TO-DO ITEM ::
In the listing that follows, the lines starting at the one containing "spoon: present [299,334,374,358]" and ending at the one containing "wall art: none [399,64,464,133]" are to be returned exactly, both boundary lines included, and no others.

:: RAW DATA ::

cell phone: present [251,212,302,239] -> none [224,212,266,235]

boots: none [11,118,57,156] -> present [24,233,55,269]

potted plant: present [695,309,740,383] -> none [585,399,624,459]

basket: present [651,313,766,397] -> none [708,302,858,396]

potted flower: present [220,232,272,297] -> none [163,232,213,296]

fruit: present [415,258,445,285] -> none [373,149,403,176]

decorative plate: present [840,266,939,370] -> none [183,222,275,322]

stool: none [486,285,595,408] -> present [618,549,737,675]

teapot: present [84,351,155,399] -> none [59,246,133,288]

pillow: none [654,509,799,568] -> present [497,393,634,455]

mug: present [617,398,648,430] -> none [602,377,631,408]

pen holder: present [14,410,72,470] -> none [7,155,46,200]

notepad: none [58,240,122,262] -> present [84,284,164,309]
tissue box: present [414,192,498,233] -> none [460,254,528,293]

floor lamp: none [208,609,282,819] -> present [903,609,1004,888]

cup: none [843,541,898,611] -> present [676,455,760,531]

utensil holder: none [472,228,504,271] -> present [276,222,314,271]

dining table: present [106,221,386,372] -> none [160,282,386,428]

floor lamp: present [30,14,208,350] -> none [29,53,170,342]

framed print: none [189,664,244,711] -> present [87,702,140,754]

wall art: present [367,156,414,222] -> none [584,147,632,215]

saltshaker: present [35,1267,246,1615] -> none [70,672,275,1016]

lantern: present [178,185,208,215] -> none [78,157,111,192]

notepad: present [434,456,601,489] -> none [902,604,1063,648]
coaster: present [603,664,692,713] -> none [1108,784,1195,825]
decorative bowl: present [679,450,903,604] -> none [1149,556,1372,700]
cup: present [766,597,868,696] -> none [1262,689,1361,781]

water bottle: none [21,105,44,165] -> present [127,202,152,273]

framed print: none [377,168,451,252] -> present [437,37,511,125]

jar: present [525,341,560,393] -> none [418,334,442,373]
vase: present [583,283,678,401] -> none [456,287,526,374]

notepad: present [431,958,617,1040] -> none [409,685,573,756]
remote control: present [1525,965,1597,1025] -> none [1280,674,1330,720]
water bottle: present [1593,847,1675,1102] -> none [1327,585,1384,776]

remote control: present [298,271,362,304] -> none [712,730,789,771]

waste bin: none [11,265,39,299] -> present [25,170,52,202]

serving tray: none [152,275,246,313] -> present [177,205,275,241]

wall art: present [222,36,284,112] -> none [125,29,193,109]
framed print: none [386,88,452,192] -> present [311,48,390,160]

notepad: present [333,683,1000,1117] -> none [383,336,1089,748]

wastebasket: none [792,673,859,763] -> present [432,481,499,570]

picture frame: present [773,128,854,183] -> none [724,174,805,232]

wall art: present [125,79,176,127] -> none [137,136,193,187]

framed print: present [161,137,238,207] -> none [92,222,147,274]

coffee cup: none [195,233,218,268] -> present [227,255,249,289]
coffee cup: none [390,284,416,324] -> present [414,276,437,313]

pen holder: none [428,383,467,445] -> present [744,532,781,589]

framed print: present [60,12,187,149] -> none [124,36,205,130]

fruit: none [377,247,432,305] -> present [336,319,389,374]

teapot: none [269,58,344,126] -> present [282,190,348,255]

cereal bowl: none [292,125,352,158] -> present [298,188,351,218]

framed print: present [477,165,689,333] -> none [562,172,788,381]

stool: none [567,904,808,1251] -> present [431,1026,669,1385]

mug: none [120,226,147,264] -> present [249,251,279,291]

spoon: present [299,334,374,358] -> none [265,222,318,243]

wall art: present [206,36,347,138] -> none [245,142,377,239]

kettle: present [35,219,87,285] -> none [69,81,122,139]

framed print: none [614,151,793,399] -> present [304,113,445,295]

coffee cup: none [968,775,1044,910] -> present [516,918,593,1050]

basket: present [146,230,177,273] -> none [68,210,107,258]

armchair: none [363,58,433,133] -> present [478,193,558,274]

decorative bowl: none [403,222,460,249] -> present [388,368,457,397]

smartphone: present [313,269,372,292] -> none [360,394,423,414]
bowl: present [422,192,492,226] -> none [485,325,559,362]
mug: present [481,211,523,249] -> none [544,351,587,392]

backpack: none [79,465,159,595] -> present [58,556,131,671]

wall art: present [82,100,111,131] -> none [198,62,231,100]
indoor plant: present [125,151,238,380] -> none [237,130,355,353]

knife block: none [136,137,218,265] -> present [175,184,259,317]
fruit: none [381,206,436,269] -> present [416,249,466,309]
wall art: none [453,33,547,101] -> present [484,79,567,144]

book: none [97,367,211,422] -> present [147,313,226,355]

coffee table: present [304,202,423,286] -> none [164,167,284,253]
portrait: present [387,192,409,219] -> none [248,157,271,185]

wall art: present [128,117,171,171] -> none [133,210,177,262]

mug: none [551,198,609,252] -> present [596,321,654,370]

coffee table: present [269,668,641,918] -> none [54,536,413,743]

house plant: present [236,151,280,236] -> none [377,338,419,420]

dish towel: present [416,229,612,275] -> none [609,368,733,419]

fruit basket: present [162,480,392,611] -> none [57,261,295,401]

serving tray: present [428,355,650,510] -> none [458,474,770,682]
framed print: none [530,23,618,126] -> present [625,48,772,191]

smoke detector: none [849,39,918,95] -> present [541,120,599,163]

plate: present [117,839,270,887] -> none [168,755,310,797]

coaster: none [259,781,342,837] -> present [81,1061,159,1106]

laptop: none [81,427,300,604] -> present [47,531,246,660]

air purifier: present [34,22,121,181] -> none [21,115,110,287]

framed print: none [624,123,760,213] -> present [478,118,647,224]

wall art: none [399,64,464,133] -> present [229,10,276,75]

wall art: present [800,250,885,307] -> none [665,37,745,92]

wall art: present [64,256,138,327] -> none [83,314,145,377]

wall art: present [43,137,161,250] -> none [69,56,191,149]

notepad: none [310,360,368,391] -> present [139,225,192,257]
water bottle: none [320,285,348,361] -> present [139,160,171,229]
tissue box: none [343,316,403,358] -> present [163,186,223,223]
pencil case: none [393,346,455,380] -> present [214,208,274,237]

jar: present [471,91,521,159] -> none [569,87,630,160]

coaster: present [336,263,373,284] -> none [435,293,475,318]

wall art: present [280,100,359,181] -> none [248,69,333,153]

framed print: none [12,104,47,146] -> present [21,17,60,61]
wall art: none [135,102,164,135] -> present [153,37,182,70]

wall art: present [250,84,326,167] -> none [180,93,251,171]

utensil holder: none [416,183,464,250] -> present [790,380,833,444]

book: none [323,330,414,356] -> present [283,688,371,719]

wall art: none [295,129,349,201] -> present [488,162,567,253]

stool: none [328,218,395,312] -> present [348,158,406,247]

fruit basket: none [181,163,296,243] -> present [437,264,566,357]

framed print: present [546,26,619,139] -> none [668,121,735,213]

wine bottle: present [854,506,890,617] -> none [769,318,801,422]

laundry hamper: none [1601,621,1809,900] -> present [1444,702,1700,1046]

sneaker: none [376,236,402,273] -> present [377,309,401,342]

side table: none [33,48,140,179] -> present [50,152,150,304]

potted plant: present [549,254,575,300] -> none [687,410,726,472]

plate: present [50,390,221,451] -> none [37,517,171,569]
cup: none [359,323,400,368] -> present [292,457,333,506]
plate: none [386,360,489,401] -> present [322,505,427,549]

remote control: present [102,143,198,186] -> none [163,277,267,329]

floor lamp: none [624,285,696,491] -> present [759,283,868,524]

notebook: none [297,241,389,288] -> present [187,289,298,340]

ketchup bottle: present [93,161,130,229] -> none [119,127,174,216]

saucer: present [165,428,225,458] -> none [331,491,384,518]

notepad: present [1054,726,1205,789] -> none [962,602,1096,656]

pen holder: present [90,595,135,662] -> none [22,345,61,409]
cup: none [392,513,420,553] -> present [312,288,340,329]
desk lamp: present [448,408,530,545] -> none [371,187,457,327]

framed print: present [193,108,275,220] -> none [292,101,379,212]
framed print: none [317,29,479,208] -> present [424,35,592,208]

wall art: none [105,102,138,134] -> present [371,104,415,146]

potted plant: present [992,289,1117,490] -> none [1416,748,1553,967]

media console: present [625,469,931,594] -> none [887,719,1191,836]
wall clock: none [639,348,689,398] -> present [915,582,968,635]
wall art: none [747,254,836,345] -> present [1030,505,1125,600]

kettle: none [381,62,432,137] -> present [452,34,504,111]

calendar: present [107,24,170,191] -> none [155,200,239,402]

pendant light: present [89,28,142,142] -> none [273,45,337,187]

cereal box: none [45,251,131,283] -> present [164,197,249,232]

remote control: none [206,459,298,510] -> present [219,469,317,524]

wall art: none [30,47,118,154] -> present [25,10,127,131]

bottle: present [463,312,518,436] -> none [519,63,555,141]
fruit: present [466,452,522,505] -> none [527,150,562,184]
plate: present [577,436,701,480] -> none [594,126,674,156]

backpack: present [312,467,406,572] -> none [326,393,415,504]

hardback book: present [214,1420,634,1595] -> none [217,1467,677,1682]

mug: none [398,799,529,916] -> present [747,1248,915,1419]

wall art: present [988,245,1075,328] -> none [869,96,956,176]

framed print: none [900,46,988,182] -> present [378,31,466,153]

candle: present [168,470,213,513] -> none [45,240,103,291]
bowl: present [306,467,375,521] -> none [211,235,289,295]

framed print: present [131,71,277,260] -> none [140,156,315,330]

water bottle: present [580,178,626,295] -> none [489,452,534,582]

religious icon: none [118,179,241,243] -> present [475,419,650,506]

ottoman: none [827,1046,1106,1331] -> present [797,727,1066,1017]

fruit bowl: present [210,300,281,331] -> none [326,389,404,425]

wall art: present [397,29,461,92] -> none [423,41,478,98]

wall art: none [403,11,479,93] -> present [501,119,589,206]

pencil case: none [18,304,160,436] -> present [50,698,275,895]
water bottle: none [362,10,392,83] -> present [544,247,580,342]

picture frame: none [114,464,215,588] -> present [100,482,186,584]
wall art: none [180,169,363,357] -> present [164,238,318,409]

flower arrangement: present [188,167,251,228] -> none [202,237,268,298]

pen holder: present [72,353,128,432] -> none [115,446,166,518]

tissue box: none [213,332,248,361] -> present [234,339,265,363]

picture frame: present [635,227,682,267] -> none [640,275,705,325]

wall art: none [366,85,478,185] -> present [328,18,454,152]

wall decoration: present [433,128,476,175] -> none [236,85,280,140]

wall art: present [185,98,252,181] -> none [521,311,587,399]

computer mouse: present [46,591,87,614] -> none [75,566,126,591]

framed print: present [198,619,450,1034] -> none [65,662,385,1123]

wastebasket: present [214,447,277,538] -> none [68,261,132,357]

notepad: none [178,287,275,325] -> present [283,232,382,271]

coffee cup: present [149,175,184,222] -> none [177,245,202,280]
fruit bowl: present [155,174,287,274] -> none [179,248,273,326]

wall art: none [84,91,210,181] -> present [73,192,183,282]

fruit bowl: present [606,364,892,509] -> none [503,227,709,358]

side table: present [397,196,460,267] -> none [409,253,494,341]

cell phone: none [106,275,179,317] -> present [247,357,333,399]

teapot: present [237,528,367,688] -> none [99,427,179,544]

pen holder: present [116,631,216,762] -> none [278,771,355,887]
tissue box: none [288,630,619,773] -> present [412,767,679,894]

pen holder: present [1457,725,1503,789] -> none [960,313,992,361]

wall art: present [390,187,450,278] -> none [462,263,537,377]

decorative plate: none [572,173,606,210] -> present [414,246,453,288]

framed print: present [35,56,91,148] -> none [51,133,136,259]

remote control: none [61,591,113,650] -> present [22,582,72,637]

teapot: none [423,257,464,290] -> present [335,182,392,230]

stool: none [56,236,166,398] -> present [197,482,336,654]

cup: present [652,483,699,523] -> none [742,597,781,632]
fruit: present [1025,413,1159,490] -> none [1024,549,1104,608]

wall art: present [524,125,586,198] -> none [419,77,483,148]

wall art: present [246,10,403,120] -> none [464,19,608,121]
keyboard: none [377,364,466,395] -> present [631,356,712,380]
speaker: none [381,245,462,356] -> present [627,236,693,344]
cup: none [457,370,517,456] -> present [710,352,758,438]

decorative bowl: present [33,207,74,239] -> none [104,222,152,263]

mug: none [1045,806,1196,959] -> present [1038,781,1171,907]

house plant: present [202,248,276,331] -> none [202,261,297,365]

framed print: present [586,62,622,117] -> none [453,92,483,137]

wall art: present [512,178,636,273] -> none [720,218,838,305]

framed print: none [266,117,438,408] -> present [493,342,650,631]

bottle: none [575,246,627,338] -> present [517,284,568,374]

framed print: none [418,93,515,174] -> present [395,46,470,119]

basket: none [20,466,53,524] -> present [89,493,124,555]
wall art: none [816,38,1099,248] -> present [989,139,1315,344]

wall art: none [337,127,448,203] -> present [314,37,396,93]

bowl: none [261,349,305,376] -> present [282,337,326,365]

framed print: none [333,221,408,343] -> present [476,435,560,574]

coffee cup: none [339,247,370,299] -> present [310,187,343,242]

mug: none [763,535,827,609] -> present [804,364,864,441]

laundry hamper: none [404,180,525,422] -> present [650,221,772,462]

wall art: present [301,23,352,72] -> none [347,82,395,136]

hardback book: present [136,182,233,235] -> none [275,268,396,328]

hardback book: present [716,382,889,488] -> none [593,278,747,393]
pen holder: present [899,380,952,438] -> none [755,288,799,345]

:::

SOLUTION FOR THIS TASK ::
spoon: present [299,334,374,358] -> none [265,222,318,243]

wall art: present [206,36,347,138] -> none [245,142,377,239]

kettle: present [35,219,87,285] -> none [69,81,122,139]

framed print: none [614,151,793,399] -> present [304,113,445,295]

coffee cup: none [968,775,1044,910] -> present [516,918,593,1050]

basket: present [146,230,177,273] -> none [68,210,107,258]

armchair: none [363,58,433,133] -> present [478,193,558,274]

decorative bowl: none [403,222,460,249] -> present [388,368,457,397]

smartphone: present [313,269,372,292] -> none [360,394,423,414]
bowl: present [422,192,492,226] -> none [485,325,559,362]
mug: present [481,211,523,249] -> none [544,351,587,392]

backpack: none [79,465,159,595] -> present [58,556,131,671]

wall art: present [82,100,111,131] -> none [198,62,231,100]
indoor plant: present [125,151,238,380] -> none [237,130,355,353]

knife block: none [136,137,218,265] -> present [175,184,259,317]
fruit: none [381,206,436,269] -> present [416,249,466,309]
wall art: none [453,33,547,101] -> present [484,79,567,144]

book: none [97,367,211,422] -> present [147,313,226,355]

coffee table: present [304,202,423,286] -> none [164,167,284,253]
portrait: present [387,192,409,219] -> none [248,157,271,185]

wall art: present [128,117,171,171] -> none [133,210,177,262]

mug: none [551,198,609,252] -> present [596,321,654,370]

coffee table: present [269,668,641,918] -> none [54,536,413,743]

house plant: present [236,151,280,236] -> none [377,338,419,420]

dish towel: present [416,229,612,275] -> none [609,368,733,419]

fruit basket: present [162,480,392,611] -> none [57,261,295,401]

serving tray: present [428,355,650,510] -> none [458,474,770,682]
framed print: none [530,23,618,126] -> present [625,48,772,191]

smoke detector: none [849,39,918,95] -> present [541,120,599,163]

plate: present [117,839,270,887] -> none [168,755,310,797]

coaster: none [259,781,342,837] -> present [81,1061,159,1106]

laptop: none [81,427,300,604] -> present [47,531,246,660]

air purifier: present [34,22,121,181] -> none [21,115,110,287]

framed print: none [624,123,760,213] -> present [478,118,647,224]

wall art: none [399,64,464,133] -> present [229,10,276,75]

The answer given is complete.